Apart from explicit profits, Forex trading is popular among traders for reason that they get higher leverage comparatively. Here traders can borrow money from a broker to trade currency pairs and for that they must first invest some money. A lot of traders are prompted by the prospect of generating big profits without putting down too much of their money.
However, according to traders who have been in the business for some long time admit that traders must keep in mind that an excessively high degree of leverage could result in them losing everything. They, therefore, recommend that traders should follow some safety precautions while trading Forex as these can help them mitigate the inherent risks of leveraged forex trading.
The bit of first advice from traders is that you should never get out from a losing position by doubling down or averaging down on it as according to them the biggest trading losses have occurred because a rogue trader stuck to his guns. They suggest that rather than adding to a losing position, traders should quit the trade before it is too late.
Another advice that comes from expert traders is that they should try to cap their losses if they wish to make big profits someday. Additionally, traders need to know how to keep their losses small by managing limits before they get out of hand and drastically erode their equity. There are several technical solutions for loss control that can be used for the purpose.
Judicious use of leverage is recommended for traders as according to Forex experts using leverage appropriate to comfort level is the best tactic.

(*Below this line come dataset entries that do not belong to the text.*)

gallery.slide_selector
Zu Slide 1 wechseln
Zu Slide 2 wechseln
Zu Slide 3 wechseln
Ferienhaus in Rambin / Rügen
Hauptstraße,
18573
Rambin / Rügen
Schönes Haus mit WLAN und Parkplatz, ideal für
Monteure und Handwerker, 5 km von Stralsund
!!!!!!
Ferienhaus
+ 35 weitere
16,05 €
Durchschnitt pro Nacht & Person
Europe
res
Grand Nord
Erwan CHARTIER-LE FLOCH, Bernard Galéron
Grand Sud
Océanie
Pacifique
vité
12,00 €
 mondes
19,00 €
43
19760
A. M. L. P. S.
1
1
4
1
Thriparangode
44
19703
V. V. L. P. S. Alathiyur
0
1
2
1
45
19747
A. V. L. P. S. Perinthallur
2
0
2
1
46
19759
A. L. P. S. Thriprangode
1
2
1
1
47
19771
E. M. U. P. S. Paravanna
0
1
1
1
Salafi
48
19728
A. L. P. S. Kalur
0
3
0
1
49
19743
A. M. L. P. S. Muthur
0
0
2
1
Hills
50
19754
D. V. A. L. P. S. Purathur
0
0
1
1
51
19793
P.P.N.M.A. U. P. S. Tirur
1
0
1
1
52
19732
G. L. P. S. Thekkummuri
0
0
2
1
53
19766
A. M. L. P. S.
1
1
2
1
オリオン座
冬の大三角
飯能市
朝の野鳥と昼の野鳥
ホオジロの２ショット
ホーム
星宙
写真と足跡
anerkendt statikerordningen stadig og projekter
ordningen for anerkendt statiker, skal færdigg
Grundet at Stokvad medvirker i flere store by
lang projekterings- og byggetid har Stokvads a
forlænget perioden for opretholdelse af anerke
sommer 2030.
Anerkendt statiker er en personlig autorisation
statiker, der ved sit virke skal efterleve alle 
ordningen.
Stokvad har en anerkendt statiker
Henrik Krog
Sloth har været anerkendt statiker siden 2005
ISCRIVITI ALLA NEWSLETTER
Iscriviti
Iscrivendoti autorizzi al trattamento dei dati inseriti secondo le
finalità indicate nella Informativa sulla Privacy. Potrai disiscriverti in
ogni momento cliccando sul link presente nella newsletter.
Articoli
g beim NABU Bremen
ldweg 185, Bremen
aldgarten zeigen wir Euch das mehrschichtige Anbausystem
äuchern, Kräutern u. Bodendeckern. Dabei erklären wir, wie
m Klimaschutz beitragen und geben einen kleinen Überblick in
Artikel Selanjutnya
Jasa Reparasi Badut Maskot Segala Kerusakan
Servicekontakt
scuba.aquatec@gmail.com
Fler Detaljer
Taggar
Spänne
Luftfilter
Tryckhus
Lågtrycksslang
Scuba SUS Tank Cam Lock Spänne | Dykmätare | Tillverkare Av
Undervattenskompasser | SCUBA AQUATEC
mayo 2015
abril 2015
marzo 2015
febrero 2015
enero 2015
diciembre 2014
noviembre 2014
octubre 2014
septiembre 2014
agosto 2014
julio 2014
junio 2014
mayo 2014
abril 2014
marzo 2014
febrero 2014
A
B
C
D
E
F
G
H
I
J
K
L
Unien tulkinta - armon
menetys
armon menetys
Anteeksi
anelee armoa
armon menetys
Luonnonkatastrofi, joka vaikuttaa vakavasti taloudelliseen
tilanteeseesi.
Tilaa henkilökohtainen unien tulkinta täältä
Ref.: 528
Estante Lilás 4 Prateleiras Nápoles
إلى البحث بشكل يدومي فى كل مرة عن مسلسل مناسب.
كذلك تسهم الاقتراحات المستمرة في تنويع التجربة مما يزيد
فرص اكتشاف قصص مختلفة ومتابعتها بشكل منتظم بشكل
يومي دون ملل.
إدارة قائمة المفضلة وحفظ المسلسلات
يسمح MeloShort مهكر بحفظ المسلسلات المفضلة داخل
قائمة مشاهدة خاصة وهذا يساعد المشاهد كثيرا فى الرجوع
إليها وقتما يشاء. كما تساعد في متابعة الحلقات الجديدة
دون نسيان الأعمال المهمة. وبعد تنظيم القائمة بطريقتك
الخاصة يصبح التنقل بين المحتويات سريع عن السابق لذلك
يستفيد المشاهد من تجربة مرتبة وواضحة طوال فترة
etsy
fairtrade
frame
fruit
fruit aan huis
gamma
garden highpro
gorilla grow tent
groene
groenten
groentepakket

For instance, using 50:1 leverage means that a 2% adverse move could wipe out all your equity or margin; therefore, go for a lower option i.e. 15:1 or 10:1 which are at the level that you can trade and bear.
Expert traders admit that real leverage has the potential to enlarge your profits or losses to a large extent; however, they consider it a double-edged sword as according to them the greater the amount of leverage on capital you apply, the higher the risk you will bear.
Thus, with a smaller amount of real leverage applied on each trade, traders can afford to give their trade more breathing room what they need to do is set a wider but reasonable stop that helps them avoid risking too much of their investment.